Story of the Plaque
A piece of poignant Ellesmere history was remembered at the town's Ellesmere Hotel as a plaque was unveiled to celebrate a particular achievement on a day in 1792.
Councilor Pat McLaughlin Chair of the Festival Committee officially unveiled a plaque dedicated to the donation of £1 million towards the construction of the Ellesmere canal, which was collected in the staggering space of just a few hours from the generous pockets of local landowners.
The efforts of the men on September 10 that year made them shareholders in the exciting-new venture. They donated the money at the Royal Oak, now the Ellesmere Hotel in the High Street Ellesmere, upon which the plaque is now placed following the effort of the Ellesmere Society who have ensured the feat is now recognised.
Society member Peter Sanderson said: "We felt it was an achievement that should be recorded for posterity in the town.

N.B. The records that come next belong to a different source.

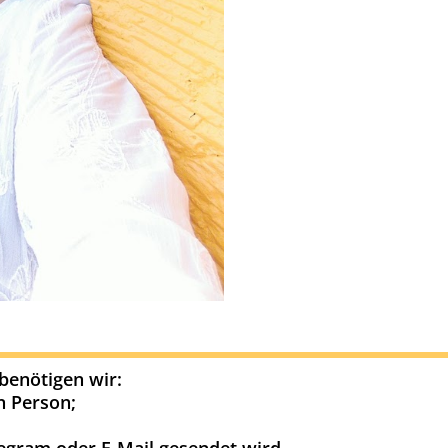
benötigen wir:
n Person;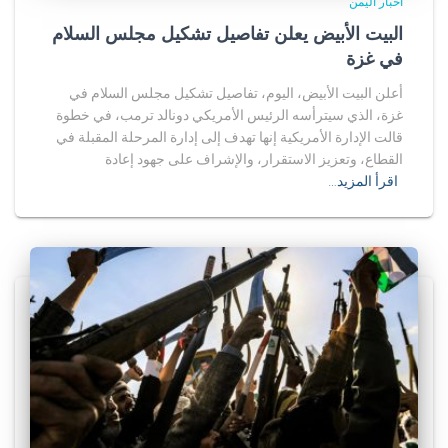
أخبار اليمن
البيت الأبيض يعلن تفاصيل تشكيل مجلس السلام
في غزة
أعلن البيت الأبيض، اليوم، تفاصيل تشكيل مجلس السلام في
غزة، الذي سيترأسه الرئيس الأمريكي دونالد ترمب، في خطوة
قالت الإدارة الأمريكية إنها تهدف إلى إدارة المرحلة المقبلة في
القطاع، وتعزيز الاستقرار، والإشراف على جهود إعادة
اقرأ المزيد…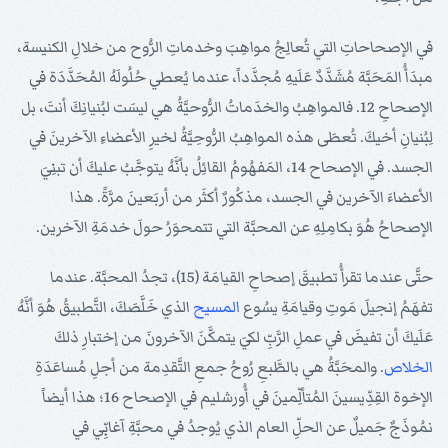
في الإصحاحاتِ التي تُعالِجُ مواهِبَ وخدماتِ الرُّوح من خلالِ الكنيسة،
مبدَأُ المَحَبَّة مُشَدَّدٌ عَلَيهِ مُجدَّداً، عندما يُعطي حُلُولَهُ المُحَدَّدَة في
الإصحاحِ 12. فالمواهِبُ والخدَماتُ الرُّوحيَّةُ هي ليسَت لبُنيانِكَ أنتَ، بل
لِبُنيانِ أخيكَ. تُعطَى هذه المواهِبُ الرُّوحِيَّةُ لخيرِ الأعضاءِ الآخرينَ في
الجسد. في الإصحاح 14، المَفهُومُ القائِلُ بأنَّهُ يتوجَّبُ عليكَ أن تبنِيَ
الأعضاءَ الآخرين في الجسد، مذكُورٌ أكثَر من أربَعينَ مرَّةً. هذا
الإصحاحُ هُوَ بكامِلِهِ عن المحبَّة التي تتمحوَرُ حولَ خدمَةِ الآخرين.
حتَّى عندما تقرأُ تطبيقَ إصحاحِ القيامَة (15)، تجدُ المحبَّة. عندما
تفهَمُ إنجيلَ مَوتِ وقيامَةِ يسُوع
المسيح
الذي خَلَّصَكَ، التَّطبيقُ هُوَ أنَّهُ
عَلَيكَ أن تفيضَ في عملِ الرَّبِّ لكيَ يتمكَّنَ الآخرونَ من إختبارِ ذلكَ
الخلاص
. والمحَبَّةُ هي بالطَّبعِ رُوحُ جمعِ التَّقدِمة من أجلِ مُساعَدَةِ
الإخوة القِدِّيسينَ المُتألِّمينَ في أُورشليم في الإصحاح 16؛ هذا أيضاً
نمُوذَجٌ جَميلٌ عن الحلِّ العام الذي يُوجدُ في محبَّةِ آغابِّي في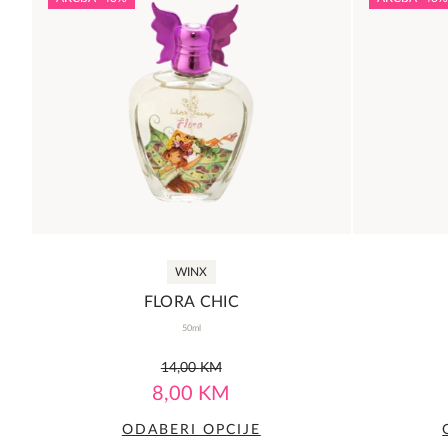
WINX
FLORA CHIC
50ml
0,0
14,00
KM
rating
8,00
KM
ODABERI OPCIJE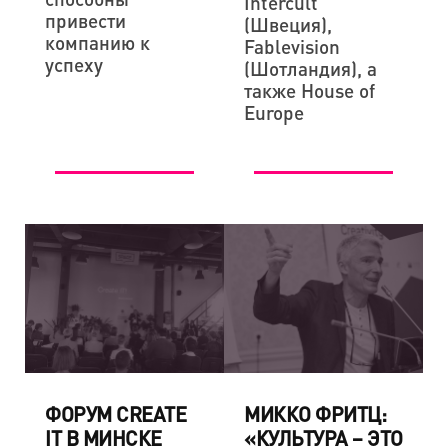
Intercult
привести
(Швеция),
компанию к
Fablevision
успеху
(Шотландия), а
также House of
Europe
ФОРУМ CREATE
МИККО ФРИТЦ:
IT В МИНСКЕ
«КУЛЬТУРА – ЭТО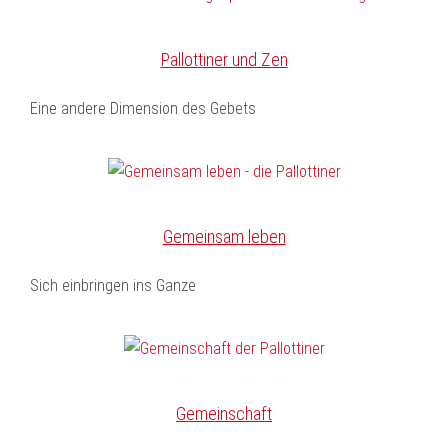
Pallottiner und Zen
Eine andere Dimension des Gebets
Gemeinsam leben
Sich einbringen ins Ganze
Gemeinschaft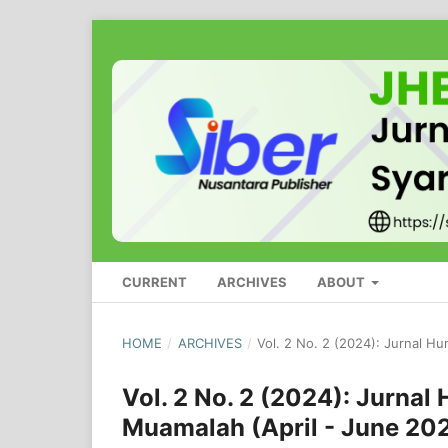
CURRENT
ARCHIVES
ABOUT
HOME
/
ARCHIVES
/
Vol. 2 No. 2 (2024): Jurnal H
Vol. 2 No. 2 (2024): Jurna
Muamalah (April - June 20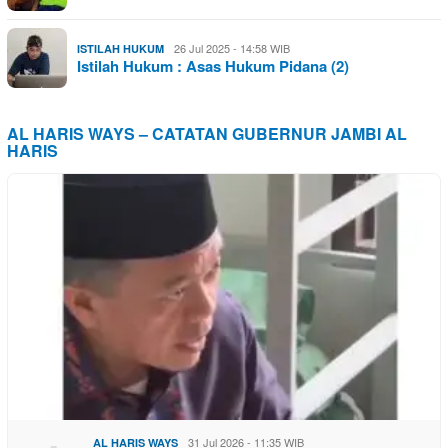
26 Jul 2025 - 14:58 WIB
ISTILAH HUKUM
Istilah Hukum : Asas Hukum Pidana (2)
AL HARIS WAYS – CATATAN GUBERNUR JAMBI AL
HARIS
31 Jul 2026 - 11:35 WIB
AL HARIS WAYS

The Canal was initally built to transport Limestone from Welsh quarries to sweeten the drained marshland around North Shropshire and subsequently became a major transport system for the area.
The money raised on that day was a colossal amount,· he added.
The plaque has been professionally written and devised by signwriter David Kynaston, from Garth; and has been produced in contemporary script.
The inscription on the plaque is-taken from an oration made at the opening of the World Heritage Site, Pontcysyllte Aqueduct, in 1805.